Wie entscheidend die Performance von Flacco und seinen Lieblingsanspielstationen Anquan Boldin und Torrey Smith wird, wurde bereits erläutert. Der größte Offensiv-Faktor ist und bleibt jedoch Ray Rice. Folgende Statistik sei hervorgehoben: Bekam der Running Back, der am Matchtag übrigens seinen 25. Geburtstag feiert, im Laufe der vergangenen zwei Jahre in einem Spiel zumindest 20 Ballberührungen, haben die Ravens 21 von 22 Begegnungen gewonnen. Wenn nicht, haben sie fünf von acht Partien verloren. „Ballberührung“ inkludiert freilich das Passspiel, und in diesem sollte Rice mit seiner Schnelligkeit eine wichtige Hilfe für Flacco werden. Der Schlüssel zum Erfolg schlechthin liegt für Baltimore aber naturgemäß in der Defense. Ray Lewis, Ed Reed, Terrell Suggs oder Haloti Ngata – an Ausnahmekönnern mangelt es nicht. Einer der vielen Punkte, in denen Denver letzte Woche versagte, war, die Pass Protection für Brady zu durchbrechen. Es ist beinahe Pflicht, dass Suggs und Co. New Englands Superstar unter Druck setzen.

Zahlenspiele

  • Heimmacht vs. Auswärtsstärke – zumindest wenn es nach der Historie geht. Dass die Patriots in Foxborough schwer zu biegen sind, ist allseits bekannt. In Championship Games ist New England vor heimischem Publikum noch ungeschlagen (drei Siege). Baltimore zählt dafür zu den auswärtsstärksten Playoff-Teams überhaupt (sieben Siege, vier Niederlagen). In dieser Saison hält man in der Fremde jedoch nur bei einer ausgeglichenen Bilanz (4-4).
  • Brady und Head Coach Bill Belichick schreiben weiter an ihrem lesenswerten Kapitel im Geschichtsbuch der NFL. Mit dem Erfolg gegen Denver haben sie mit 15 Siegen die Pittsburgh-Kombo Chuck Noll und Terry Bradshaw (14) als erfolgreichstes Trainer/Quarterback-Duo der Playoff-Geschichte abgelöst.
  • Apropos Ray Rice als wichtiger Faktor: In drei Karriere-Matches gegen New England kam Baltimores Running Back im Schnitt auf fantastische 145,7 Total Yards. Bei der Playoff-Sensation im Jahr 2010 erzielte er per 83-Yard-Lauf den zweitlängsten Rushing-Touchdown der Geschichte.
  • Superstar-Safety Ed Reed fehlt noch eine Interception, um den Playoff-Rekord von Ronnie Lott, Bill Simpson und Charlie Waters (jeweils 9) einzustellen.

LAOLA1-Prognose

Ja, New England ist der Favorit, ein Sieg wäre keine Überraschung.
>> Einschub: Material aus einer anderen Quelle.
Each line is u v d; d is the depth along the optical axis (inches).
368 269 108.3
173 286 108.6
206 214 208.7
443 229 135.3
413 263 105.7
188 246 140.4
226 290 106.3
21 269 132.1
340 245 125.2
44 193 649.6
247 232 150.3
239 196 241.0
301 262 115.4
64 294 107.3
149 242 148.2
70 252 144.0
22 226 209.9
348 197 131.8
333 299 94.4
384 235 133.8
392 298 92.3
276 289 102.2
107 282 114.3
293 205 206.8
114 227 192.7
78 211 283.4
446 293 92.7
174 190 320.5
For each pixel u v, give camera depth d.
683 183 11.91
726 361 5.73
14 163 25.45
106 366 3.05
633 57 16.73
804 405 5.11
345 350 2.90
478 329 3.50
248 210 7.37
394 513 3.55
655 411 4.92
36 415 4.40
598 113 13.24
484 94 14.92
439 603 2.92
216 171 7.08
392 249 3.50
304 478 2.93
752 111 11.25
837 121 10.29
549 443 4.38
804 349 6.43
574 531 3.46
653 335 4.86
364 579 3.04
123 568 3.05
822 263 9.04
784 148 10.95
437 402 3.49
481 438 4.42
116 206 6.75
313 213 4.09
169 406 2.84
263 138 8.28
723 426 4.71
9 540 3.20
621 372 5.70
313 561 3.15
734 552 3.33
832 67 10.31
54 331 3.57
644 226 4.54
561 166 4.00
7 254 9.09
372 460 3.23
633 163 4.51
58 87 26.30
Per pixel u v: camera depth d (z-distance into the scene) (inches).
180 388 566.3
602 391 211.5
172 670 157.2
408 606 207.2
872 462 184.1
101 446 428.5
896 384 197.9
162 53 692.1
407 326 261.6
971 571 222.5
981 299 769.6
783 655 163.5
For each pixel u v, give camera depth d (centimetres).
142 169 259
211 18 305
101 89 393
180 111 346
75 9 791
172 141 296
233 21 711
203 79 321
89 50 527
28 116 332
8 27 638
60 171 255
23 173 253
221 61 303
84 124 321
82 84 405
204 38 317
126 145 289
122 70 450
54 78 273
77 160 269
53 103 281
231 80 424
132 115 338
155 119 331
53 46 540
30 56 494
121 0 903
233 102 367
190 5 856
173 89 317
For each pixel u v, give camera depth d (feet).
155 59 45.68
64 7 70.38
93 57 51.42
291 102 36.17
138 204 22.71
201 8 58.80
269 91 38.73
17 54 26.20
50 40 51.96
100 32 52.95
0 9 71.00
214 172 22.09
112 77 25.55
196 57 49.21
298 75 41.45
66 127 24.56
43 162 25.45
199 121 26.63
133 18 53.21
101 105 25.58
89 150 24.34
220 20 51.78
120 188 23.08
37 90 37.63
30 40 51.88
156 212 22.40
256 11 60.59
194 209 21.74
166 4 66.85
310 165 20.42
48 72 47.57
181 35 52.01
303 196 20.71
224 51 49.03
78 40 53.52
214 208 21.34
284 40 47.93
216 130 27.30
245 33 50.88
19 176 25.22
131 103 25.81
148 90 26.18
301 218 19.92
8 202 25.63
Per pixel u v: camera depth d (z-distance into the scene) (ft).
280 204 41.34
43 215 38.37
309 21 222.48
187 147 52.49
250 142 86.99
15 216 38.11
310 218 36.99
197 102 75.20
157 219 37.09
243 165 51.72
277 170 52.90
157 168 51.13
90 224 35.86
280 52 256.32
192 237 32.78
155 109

Natürlich sind die Patriots in der Lage, jedes Spitzenteam zu besiegen, auch wenn sie das in dieser Saison bislang nicht mussten. Sind Brady und Co „on fire“, sind sie schwer zu biegen. Dennoch riskieren wir es, eine (kleine) Sensation vorherzusagen. Der Ravens-Defense ist es zuzutrauen, das Angriffs-Feuerwerk der Hausherren so weit im Griff zu haben, um der eigenen Offense eine Chance zu geben. An dieser Stelle kommt Flacco ins Spiel, und der ist nicht so schlecht, wie er öffentlich dargestellt wird. Mal ganz abgesehen davon, dass die Patriots-Defense nicht so lästig ist wie jene von Houston. Sollte dann auch noch Rice gut aufgelegt sein, kann es klappen.